- Exercise goal
Look through the material and copy each line holding "Sabadell".

───

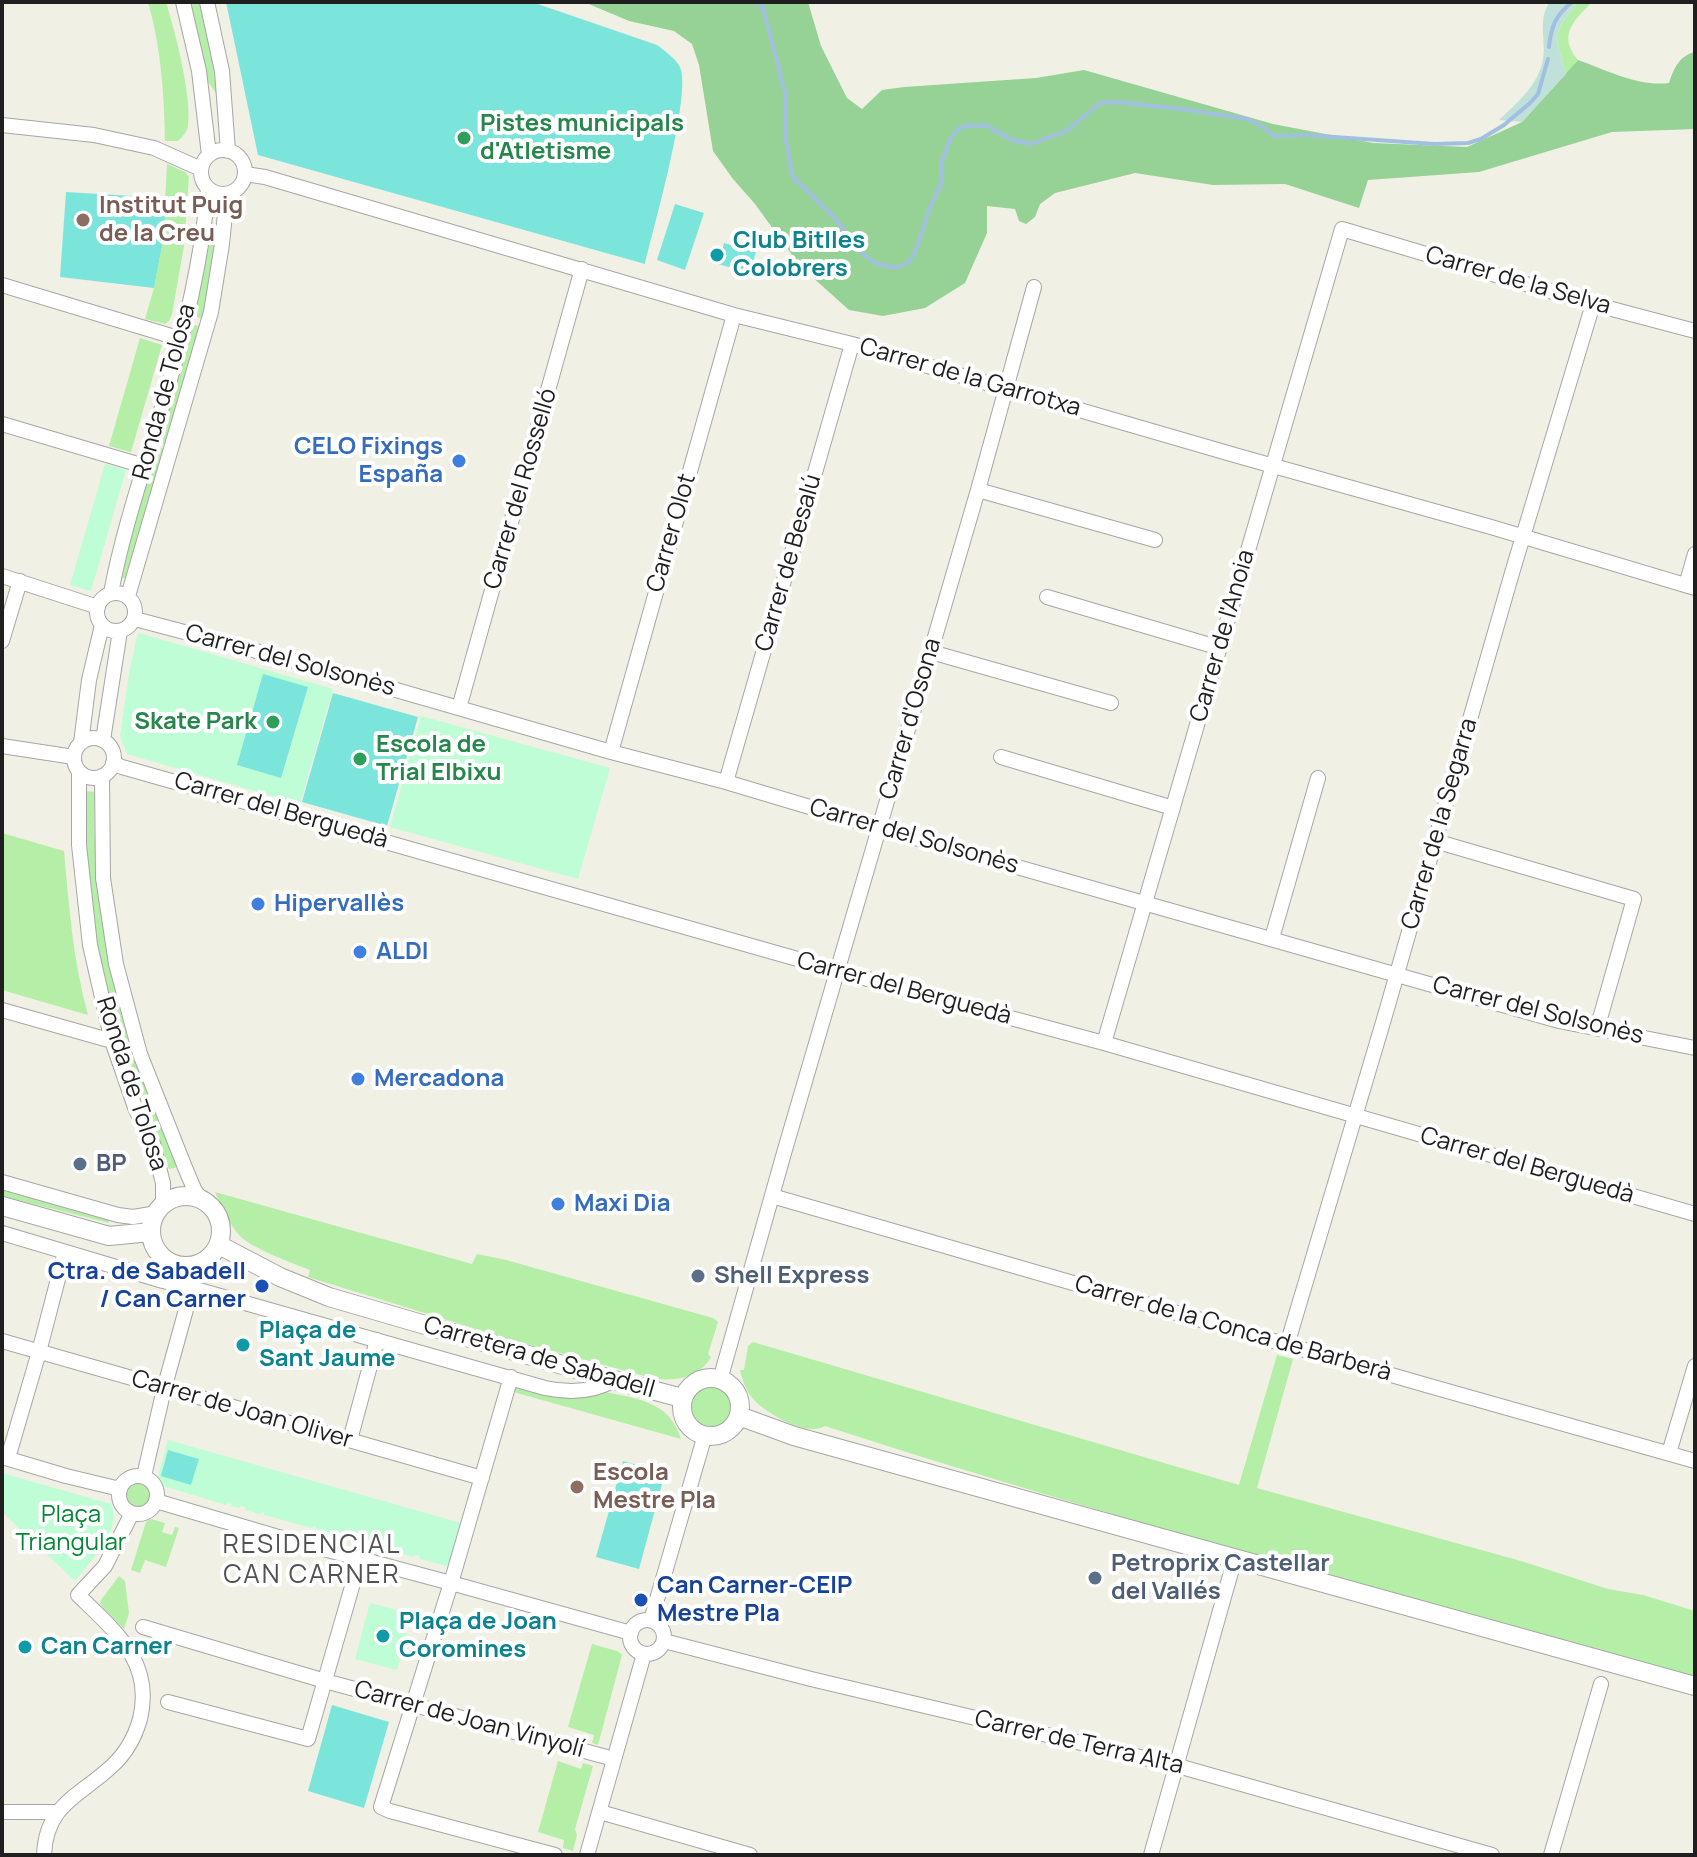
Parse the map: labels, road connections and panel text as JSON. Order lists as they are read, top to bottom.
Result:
{
  "streets": {
    "street": [
      "Carrer de la Selva",
      "Carrer de la Garrotxa",
      "Ronda de Tolosa",
      "Carrer del Rosselló",
      "Carrer Olot",
      "Carrer de Besalú",
      "Carrer de l'Anoia",
      "Carrer del Solsonès",
      "Carrer d'Osona",
      "Carrer del Berguedà",
      "Carrer de la Segarra",
      "Carrer de la Conca de Barberà",
      "Carretera de Sabadell",
      "Carrer de Joan Oliver",
      "Carrer de Joan Vinyolí",
      "Carrer de Terra Alta"
    ]
  },
  "crossings": [
    ["Carrer de la Selva", "Carrer de l'Anoia"],
    ["Carrer de la Selva", "Carrer de la Segarra"],
    ["Carrer de la Garrotxa", "Ronda de Tolosa"],
    ["Carrer de la Garrotxa", "Carrer del Rosselló"],
    ["Carrer de la Garrotxa", "Carrer Olot"],
    ["Carrer de la Garrotxa", "Carrer de Besalú"],
    ["Carrer de la Garrotxa", "Carrer de l'Anoia"],
    ["Carrer de la Garrotxa", "Carrer d'Osona"],
    ["Carrer de la Garrotxa", "Carrer de la Segarra"],
    ["Ronda de Tolosa", "Carrer del Solsonès"],
    ["Ronda de Tolosa", "Carrer del Berguedà"],
    ["Ronda de Tolosa", "Carretera de Sabadell"],
    ["Carrer del Rosselló", "Carrer del Solsonès"],
    ["Carrer Olot", "Carrer del Solsonès"],
    ["Carrer de Besalú", "Carrer del Solsonès"],
    ["Carrer de l'Anoia", "Carrer del Solsonès"],
    ["Carrer de l'Anoia", "Carrer del Berguedà"],
    ["Carrer del Solsonès", "Carrer d'Osona"],
    ["Carrer del Solsonès", "Carrer de la Segarra"],
    ["Carrer d'Osona", "Carrer del Berguedà"],
    ["Carrer d'Osona", "Carrer de la Conca de Barberà"],
    ["Carrer d'Osona", "Carretera de Sabadell"],
    ["Carrer del Berguedà", "Carrer de la Segarra"],
    ["Carrer de la Segarra", "Carrer de la Conca de Barberà"]
  ],
  "districts": ["RESIDENCIAL CAN CARNER"],
  "parks": ["Plaça Triangular"],
  "places": [
    "Pistes municipals d'Atletisme",
    "Institut Puig de la Creu",
    "Club Bitlles Colobrers",
    "CELO Fixings España",
    "Skate Park",
    "Escola de Trial Elbixu",
    "Hipervallès",
    "ALDI",
    "Mercadona",
    "BP",
    "Maxi Dia",
    "Shell Express",
    "Ctra. de Sabadell / Can Carner",
    "Plaça de Sant Jaume",
    "Escola Mestre Pla",
    "Petroprix Castellar del Vallés",
    "Can Carner-CEIP Mestre Pla",
    "Plaça de Joan Coromines",
    "Can Carner"
  ]
}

───

- Answer to the problem
      "Carretera de Sabadell",
    ["Ronda de Tolosa", "Carretera de Sabadell"],
    ["Carrer d'Osona", "Carretera de Sabadell"],
    "Ctra. de Sabadell / Can Carner",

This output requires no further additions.